(Source passage):

It hasn't all been plain sailing for Canada, however, as behind the scenes there was plenty of unrest from supporters, who felt that the union would have been better off directing the resources elsewhere.

The fickleness of that attitude has been proved by the fact that since they maintained their record of having played at every World Cup since its inauguration in 1987, supporters have come back on side.

"I think it has been received pretty positively," O'Leary explains.

"The players' subs in the country were raised across all levels in order to help the national men's senior 15s team qualify for the World Cup. It gave us the best prep possible.

"There was initially a bit of outrage and anger to that. People were complaining and saying, 'The sevens are better and the women are better, why don't we find them?'

"It comes down to the fact that the men's 15s team is what brings in the majority of funding from World Rugby, so it was massively important for us that we did qualify for the World Cup and that we kept our Tier 2 status.

"If we had dropped to Tier 3, Rugby Canada would have missed out on more funding. I think it has been received positively now that we have actually gone and done it.

"We have secured some funding and we are actually going to the World Cup. The whole country is excited now. There are a lot more positive messages coming through, even on social media and stuff.

"When we were struggling for results, there would have been some nasty messages coming through saying: 'Why are we funding this?'

"But now that we are winning, some heads have turned and we have been receiving some really positive messages. We have the country's backing now.

"Some of our games were televised and I know there were big audiences tuning in, so it's massively positive. The next step is to prepare for Japan and hopefully be on that plane."

Former Welsh international Kingsley Jones, who has been around the coaching block, took over as head coach last year and he hasn't yet shown faith in O'Leary.

He won the last of his 10 caps in the defeat to USA back in June and now faces a big task to prove to Jones that he is the man to lead Canada in Japan.

"I suppose in the last month, I wasn't selected and there are two ways you can react to that; you can either moan about it and get p***ed off or else put your head down and work harder," O'Leary maintains.

Images with body landmarks marked
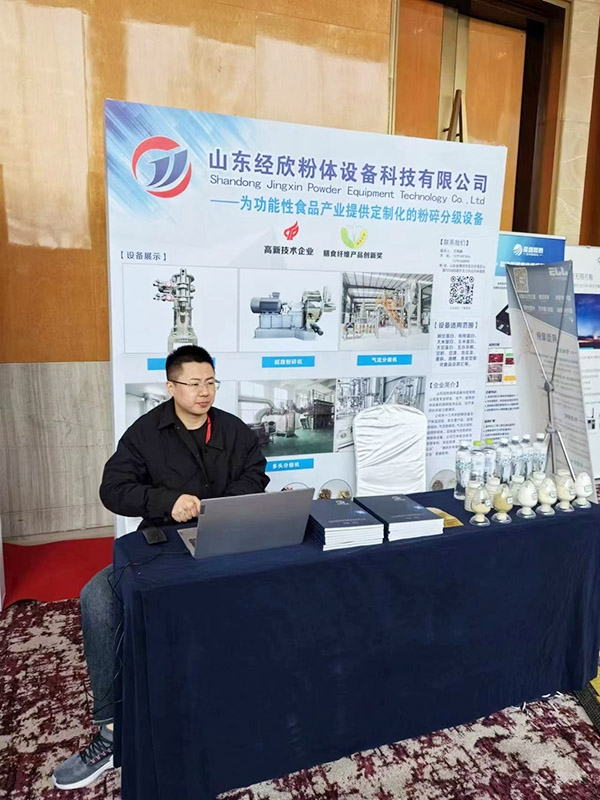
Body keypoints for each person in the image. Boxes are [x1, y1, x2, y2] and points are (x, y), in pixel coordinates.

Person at [52, 346, 269, 790]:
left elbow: (256, 474)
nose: (204, 392)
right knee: (97, 596)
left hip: (225, 538)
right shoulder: (145, 433)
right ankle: (112, 730)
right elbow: (113, 489)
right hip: (163, 543)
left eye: (210, 383)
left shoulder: (233, 430)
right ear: (171, 387)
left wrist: (219, 507)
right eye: (194, 383)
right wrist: (166, 502)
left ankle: (250, 708)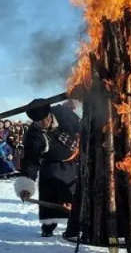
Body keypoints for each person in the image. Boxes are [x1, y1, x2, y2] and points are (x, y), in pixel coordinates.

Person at [14, 99, 81, 237]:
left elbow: (82, 127)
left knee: (74, 196)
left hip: (75, 160)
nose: (42, 124)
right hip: (51, 165)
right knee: (50, 195)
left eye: (44, 119)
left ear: (49, 114)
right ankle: (48, 227)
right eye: (38, 122)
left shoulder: (63, 114)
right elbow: (30, 162)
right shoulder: (33, 135)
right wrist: (25, 186)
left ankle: (74, 228)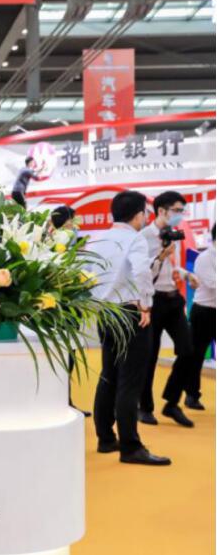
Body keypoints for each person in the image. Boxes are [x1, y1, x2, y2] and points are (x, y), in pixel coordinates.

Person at [90, 190, 170, 466]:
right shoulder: (135, 239)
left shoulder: (97, 238)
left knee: (109, 375)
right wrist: (145, 304)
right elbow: (141, 271)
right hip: (129, 313)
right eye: (145, 213)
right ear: (138, 215)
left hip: (105, 313)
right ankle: (131, 447)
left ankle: (105, 438)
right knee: (130, 381)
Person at [139, 191, 199, 427]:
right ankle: (145, 407)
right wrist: (161, 256)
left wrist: (186, 275)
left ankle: (171, 403)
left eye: (182, 211)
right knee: (149, 356)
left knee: (188, 350)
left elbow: (172, 269)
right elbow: (143, 273)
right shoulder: (144, 237)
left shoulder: (173, 234)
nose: (180, 215)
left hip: (174, 300)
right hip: (153, 302)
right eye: (176, 210)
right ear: (161, 211)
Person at [49, 206, 90, 418]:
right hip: (61, 308)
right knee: (63, 356)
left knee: (69, 356)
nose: (75, 226)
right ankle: (61, 402)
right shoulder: (54, 247)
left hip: (69, 307)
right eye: (72, 221)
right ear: (65, 222)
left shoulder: (71, 247)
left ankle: (66, 401)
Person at [170, 224, 215, 411]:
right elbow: (212, 283)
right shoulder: (205, 258)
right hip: (204, 312)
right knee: (196, 355)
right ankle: (191, 394)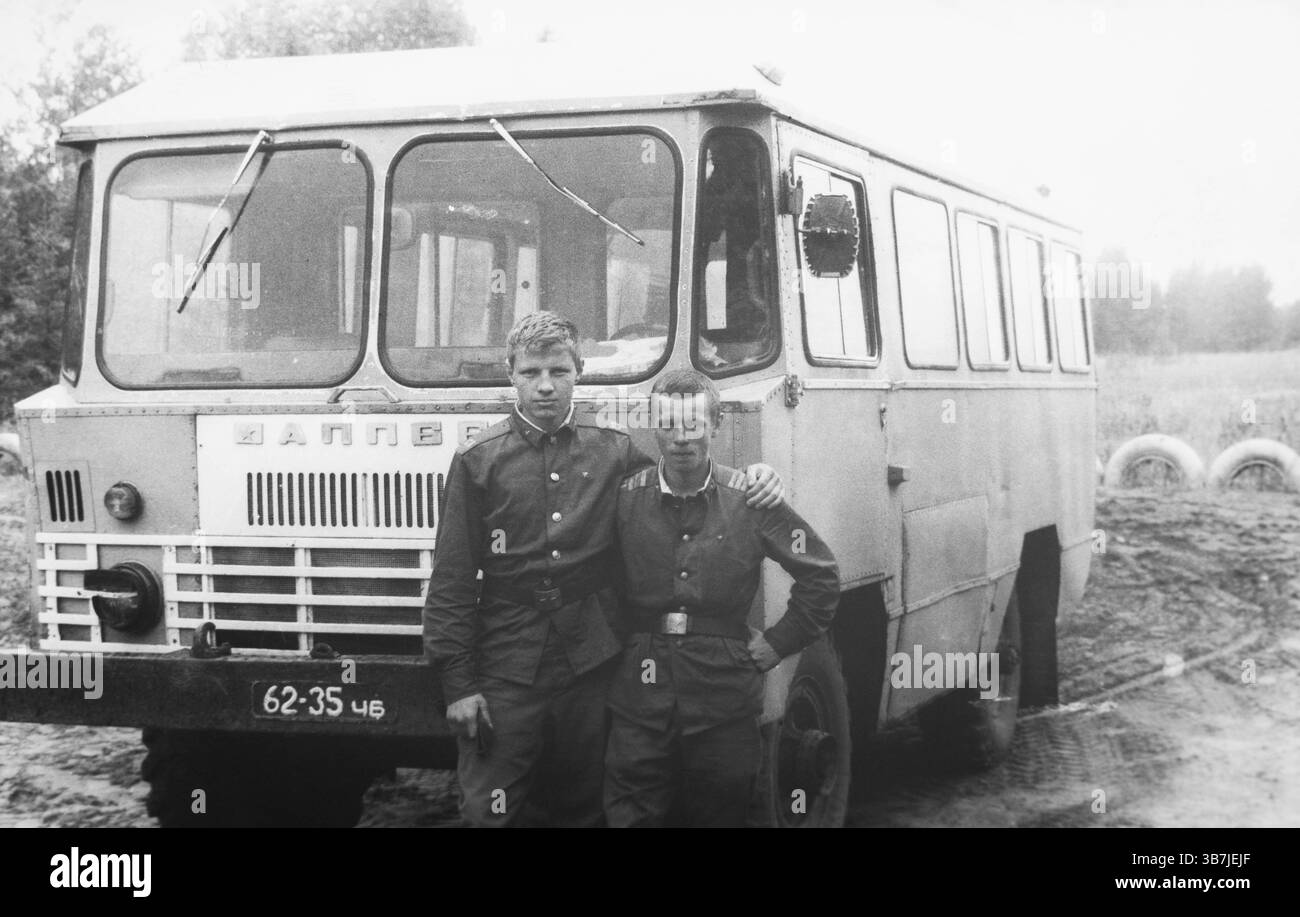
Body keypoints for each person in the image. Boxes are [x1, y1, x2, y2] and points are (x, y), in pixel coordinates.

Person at [422, 312, 783, 827]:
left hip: (591, 662)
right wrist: (458, 684)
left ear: (579, 371)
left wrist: (753, 477)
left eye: (559, 371)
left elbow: (680, 485)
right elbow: (453, 579)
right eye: (530, 373)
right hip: (506, 661)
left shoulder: (612, 449)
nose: (545, 386)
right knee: (487, 808)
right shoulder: (478, 461)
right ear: (510, 374)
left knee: (587, 805)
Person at [604, 369, 839, 828]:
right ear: (655, 428)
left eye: (693, 425)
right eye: (669, 426)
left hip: (724, 695)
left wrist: (778, 643)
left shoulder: (749, 499)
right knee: (631, 813)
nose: (681, 439)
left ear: (716, 425)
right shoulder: (626, 500)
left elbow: (821, 576)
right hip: (640, 694)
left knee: (722, 808)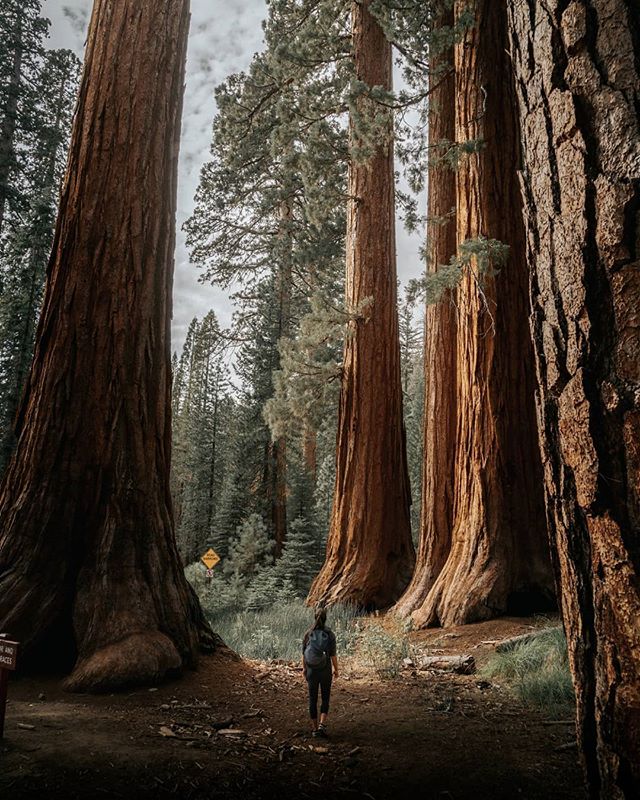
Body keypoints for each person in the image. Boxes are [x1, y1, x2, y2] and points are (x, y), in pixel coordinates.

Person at [302, 606, 338, 738]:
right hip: (325, 670)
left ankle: (314, 729)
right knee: (325, 698)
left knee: (312, 699)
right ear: (325, 618)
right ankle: (322, 725)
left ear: (314, 617)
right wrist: (336, 670)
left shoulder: (308, 633)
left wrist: (304, 669)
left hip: (311, 670)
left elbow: (303, 655)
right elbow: (333, 655)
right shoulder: (329, 634)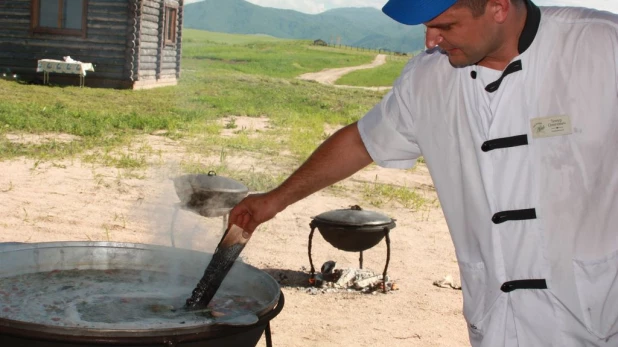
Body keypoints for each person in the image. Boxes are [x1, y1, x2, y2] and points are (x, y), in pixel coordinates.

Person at [229, 0, 618, 346]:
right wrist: (272, 200)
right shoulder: (428, 79)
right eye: (425, 28)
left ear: (498, 7)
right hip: (499, 320)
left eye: (445, 25)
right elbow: (362, 142)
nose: (431, 41)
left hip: (596, 316)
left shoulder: (601, 46)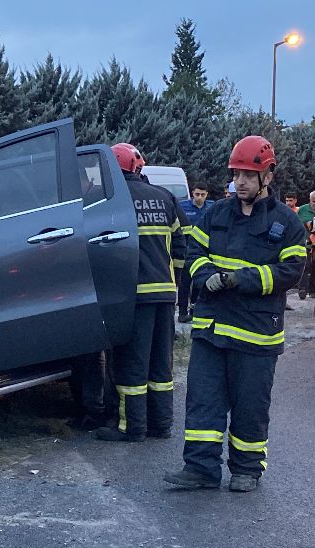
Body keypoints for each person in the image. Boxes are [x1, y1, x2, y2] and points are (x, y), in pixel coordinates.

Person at [163, 135, 306, 492]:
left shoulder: (287, 223)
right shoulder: (216, 214)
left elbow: (290, 271)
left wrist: (239, 279)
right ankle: (200, 468)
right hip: (212, 330)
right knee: (203, 402)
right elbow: (193, 250)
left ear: (267, 177)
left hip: (256, 335)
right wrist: (206, 276)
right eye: (236, 173)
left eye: (247, 174)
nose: (239, 181)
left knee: (250, 406)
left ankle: (246, 469)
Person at [94, 142, 186, 442]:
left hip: (132, 296)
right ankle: (161, 424)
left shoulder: (112, 201)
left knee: (131, 363)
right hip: (164, 294)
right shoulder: (164, 197)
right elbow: (182, 249)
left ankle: (132, 427)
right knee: (161, 363)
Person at [177, 184, 214, 323]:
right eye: (197, 194)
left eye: (202, 195)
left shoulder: (211, 207)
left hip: (205, 251)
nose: (199, 197)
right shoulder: (183, 207)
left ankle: (195, 310)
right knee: (185, 282)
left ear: (207, 194)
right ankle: (182, 311)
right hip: (187, 251)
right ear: (192, 193)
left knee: (200, 281)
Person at [297, 190, 315, 299]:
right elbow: (309, 225)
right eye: (314, 201)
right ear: (310, 201)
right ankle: (302, 289)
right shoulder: (303, 210)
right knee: (305, 266)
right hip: (305, 243)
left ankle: (312, 291)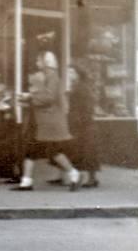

(Exercises to complete):
a – Rewrite the article on Canadian rugby, starting with "The fickleness of" and going on through "back on side.", with "supporters" changed to "fans".
b – Carry on the article about Canada's rugby World Cup qualification from the point where it ends.

(Responses in order):
a –
The fickleness of that attitude has been proved by the fact that since they maintained their record of having played at every World Cup since its inauguration in 1987, fans have come back on side.

b –
"I obviously would have played with the Cookies (Young Munster) and on occasion, we would have been known as a bitter bunch, so I have that instilled in me.

"Even as a young fella, I have always wanted to prove people wrong when they doubt me. Not being selected just makes me want it even more. I have a renewed burning fire to go out and be better.

"I am going to prove him (Jones) wrong. I have no doubt in my mind that I am going to be on the plane (to Japan) and I am going to be starting.

"I just need to prove to him through consistent performances with my club and make sure that he sees that I am learning the way he wants me to and that he thinks I will be the right guy to drive the team."

O'Leary's contractual obligations with Nottingham means that he will miss Canada's Americas Rugby Championship in the spring.

That leaves him with the warm-up Tests next summer to prove his point, but O'Leary has come too far now to give up on his dream, as he looks to make his mother proud.

"Obviously my whole family are proud of me, but I think it's that bit special for mum that I am representing where she is from," he adds.

"The ties aren't being forgotten. My granny lives in Ireland now too, she has done for years. She loves it as well. She is always asking how I am getting on. It means a lot to her too.

"You are always proud of where you are from. It doesn't matter if you are from the roughest part of town or the poshest, you're going to be proud of where you are from and who you are.

"It's an honour for me to play for Canada."